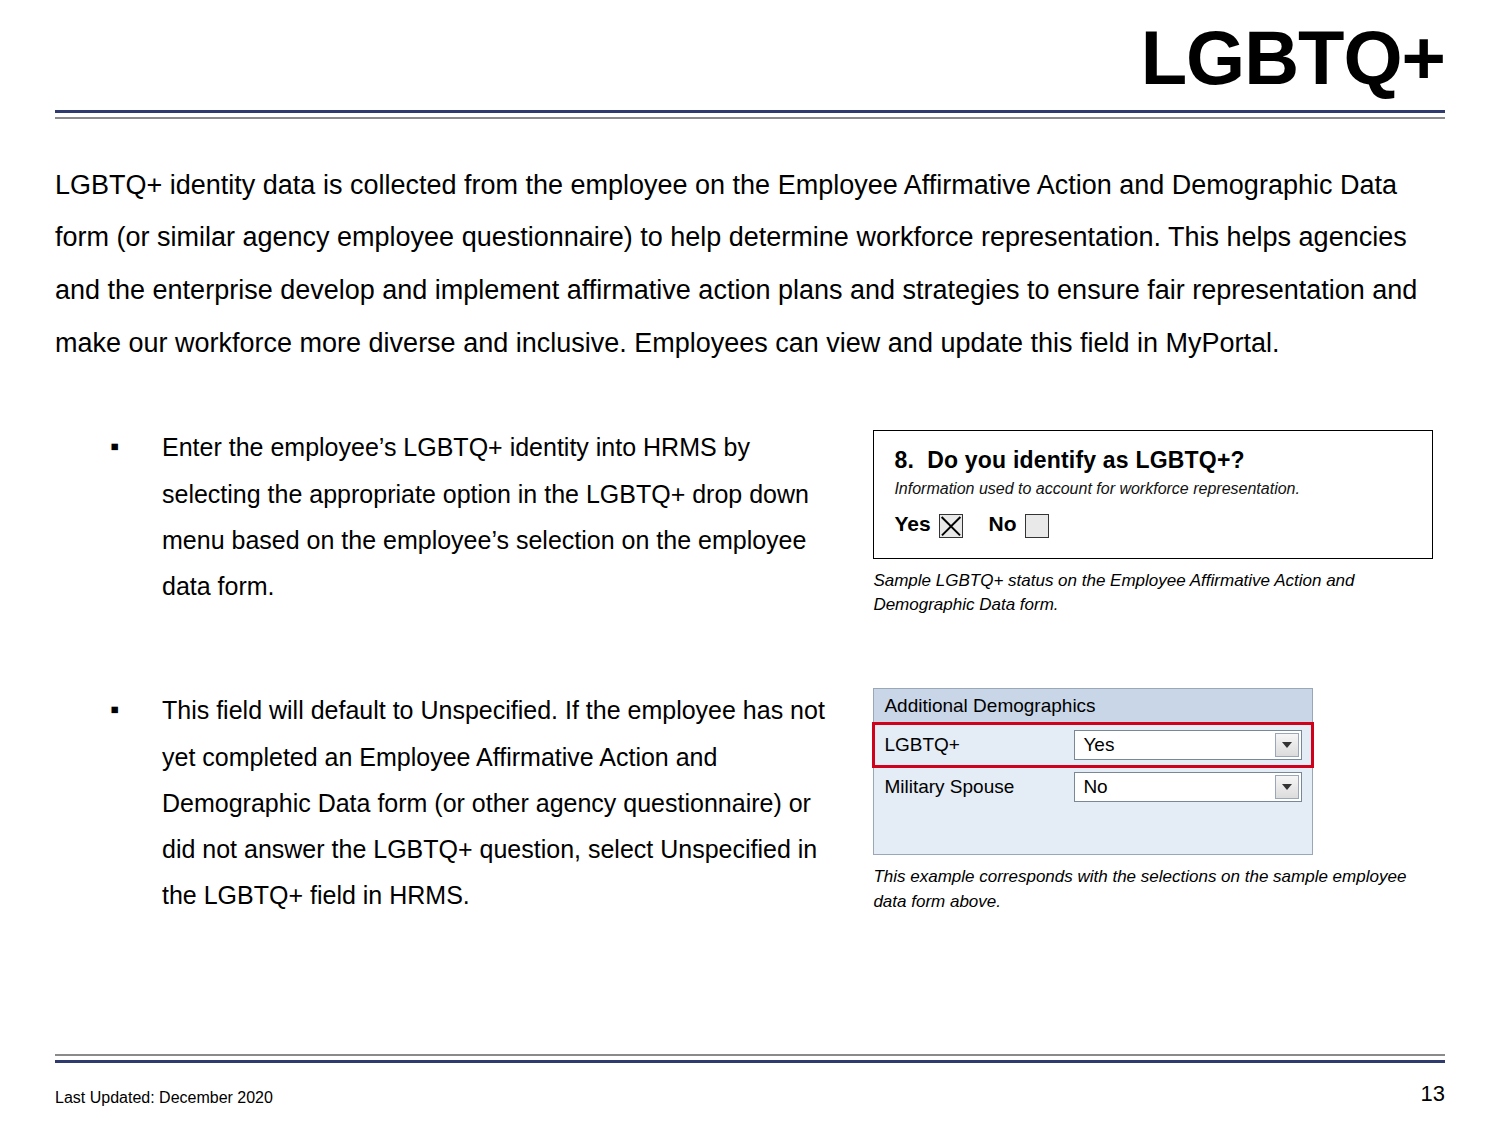LGBTQ+
LGBTQ+ identity data is collected from the employee on the Employee Affirmative Action and Demographic Data form (or similar agency employee questionnaire) to help determine workforce representation. This helps agencies and the enterprise develop and implement affirmative action plans and strategies to ensure fair representation and make our workforce more diverse and inclusive. Employees can view and update this field in MyPortal.
Enter the employee’s LGBTQ+ identity into HRMS by selecting the appropriate option in the LGBTQ+ drop down menu based on the employee’s selection on the employee data form.
This field will default to Unspecified. If the employee has not yet completed an Employee Affirmative Action and Demographic Data form (or other agency questionnaire) or did not answer the LGBTQ+ question, select Unspecified in the LGBTQ+ field in HRMS.
8. Do you identify as LGBTQ+?
Information used to account for workforce representation.
Yes No
Sample LGBTQ+ status on the Employee Affirmative Action and Demographic Data form.
Additional Demographics
LGBTQ+
Yes
Military Spouse
No
This example corresponds with the selections on the sample employee data form above.
Last Updated: December 2020 13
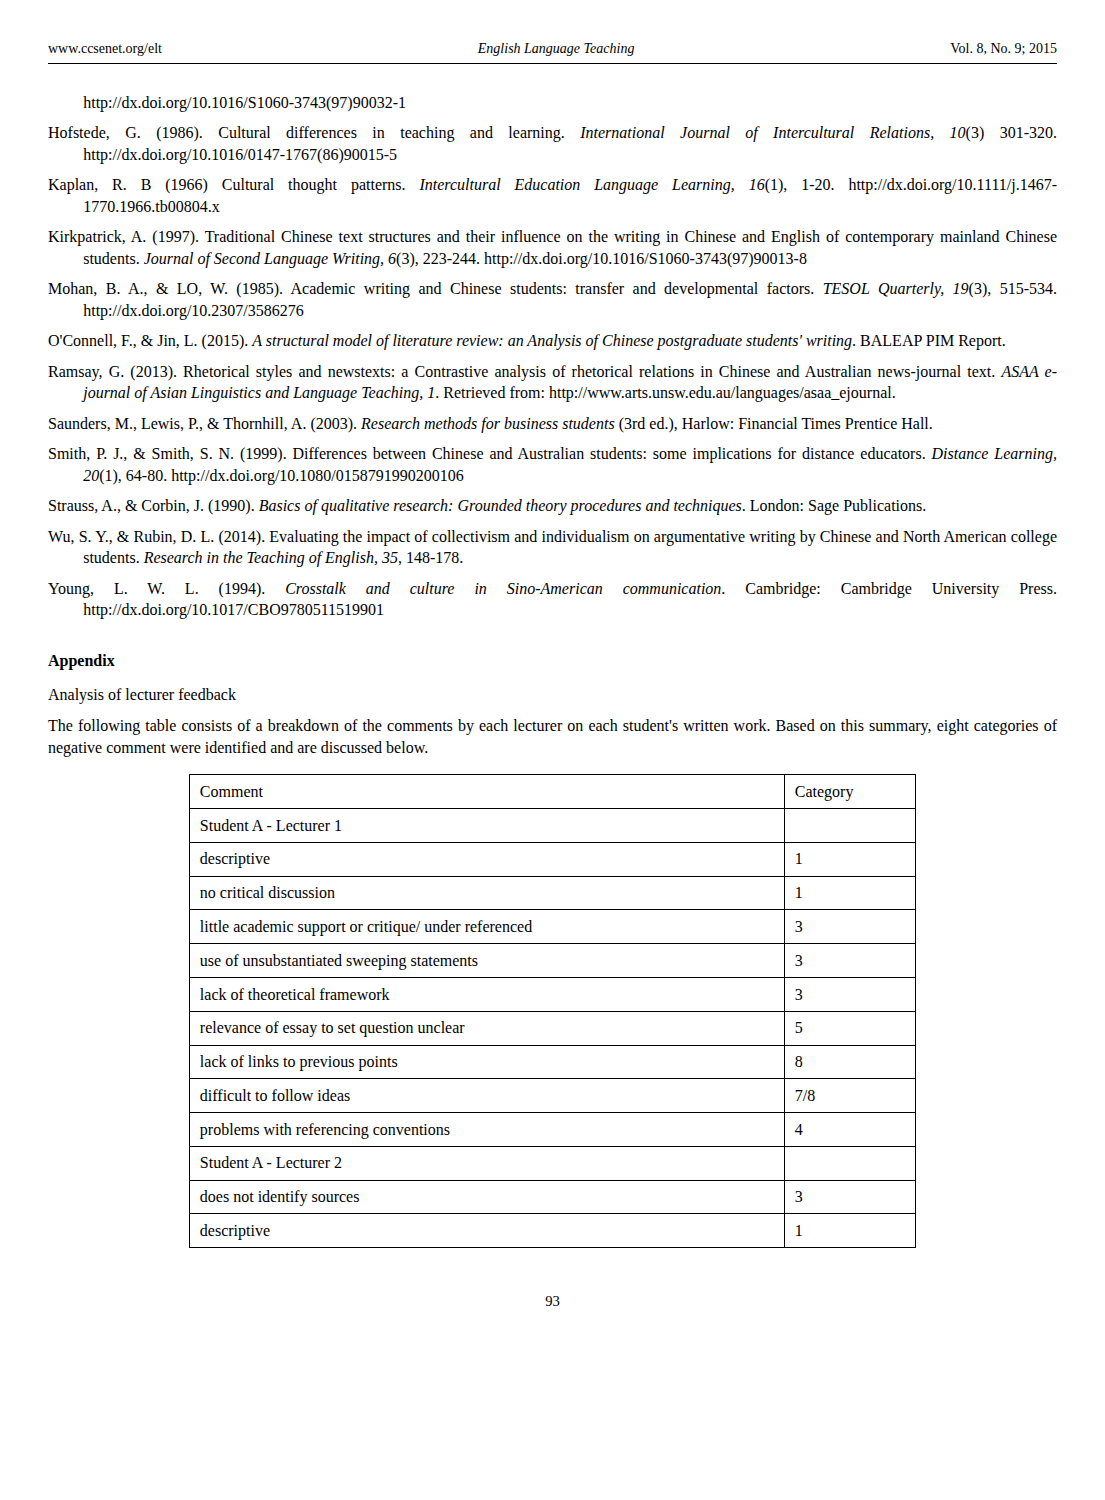www.ccsenet.org/elt English Language Teaching Vol. 8, No. 9; 2015
http://dx.doi.org/10.1016/S1060-3743(97)90032-1
Hofstede, G. (1986). Cultural differences in teaching and learning. International Journal of Intercultural Relations, 10(3) 301-320. http://dx.doi.org/10.1016/0147-1767(86)90015-5
Kaplan, R. B (1966) Cultural thought patterns. Intercultural Education Language Learning, 16(1), 1-20. http://dx.doi.org/10.1111/j.1467-1770.1966.tb00804.x
Kirkpatrick, A. (1997). Traditional Chinese text structures and their influence on the writing in Chinese and English of contemporary mainland Chinese students. Journal of Second Language Writing, 6(3), 223-244. http://dx.doi.org/10.1016/S1060-3743(97)90013-8
Mohan, B. A., & LO, W. (1985). Academic writing and Chinese students: transfer and developmental factors. TESOL Quarterly, 19(3), 515-534. http://dx.doi.org/10.2307/3586276
O'Connell, F., & Jin, L. (2015). A structural model of literature review: an Analysis of Chinese postgraduate students' writing. BALEAP PIM Report.
Ramsay, G. (2013). Rhetorical styles and newstexts: a Contrastive analysis of rhetorical relations in Chinese and Australian news-journal text. ASAA e-journal of Asian Linguistics and Language Teaching, 1. Retrieved from: http://www.arts.unsw.edu.au/languages/asaa_ejournal.
Saunders, M., Lewis, P., & Thornhill, A. (2003). Research methods for business students (3rd ed.), Harlow: Financial Times Prentice Hall.
Smith, P. J., & Smith, S. N. (1999). Differences between Chinese and Australian students: some implications for distance educators. Distance Learning, 20(1), 64-80. http://dx.doi.org/10.1080/0158791990200106
Strauss, A., & Corbin, J. (1990). Basics of qualitative research: Grounded theory procedures and techniques. London: Sage Publications.
Wu, S. Y., & Rubin, D. L. (2014). Evaluating the impact of collectivism and individualism on argumentative writing by Chinese and North American college students. Research in the Teaching of English, 35, 148-178.
Young, L. W. L. (1994). Crosstalk and culture in Sino-American communication. Cambridge: Cambridge University Press. http://dx.doi.org/10.1017/CBO9780511519901
Appendix
Analysis of lecturer feedback
The following table consists of a breakdown of the comments by each lecturer on each student's written work. Based on this summary, eight categories of negative comment were identified and are discussed below.
| Comment | Category |
| Student A - Lecturer 1 | |
| descriptive | 1 |
| no critical discussion | 1 |
| little academic support or critique/ under referenced | 3 |
| use of unsubstantiated sweeping statements | 3 |
| lack of theoretical framework | 3 |
| relevance of essay to set question unclear | 5 |
| lack of links to previous points | 8 |
| difficult to follow ideas | 7/8 |
| problems with referencing conventions | 4 |
| Student A - Lecturer 2 | |
| does not identify sources | 3 |
| descriptive | 1 |
93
__________
§ **What you need to do**
Copy out every line above where "Cultural" is present.

§ **Output for this exercise**
Hofstede, G. (1986). Cultural differences in teaching and learning. International Journal of Intercultural Relations, 10(3) 301-320. http://dx.doi.org/10.1016/0147-1767(86)90015-5
Kaplan, R. B (1966) Cultural thought patterns. Intercultural Education Language Learning, 16(1), 1-20. http://dx.doi.org/10.1111/j.1467-1770.1966.tb00804.x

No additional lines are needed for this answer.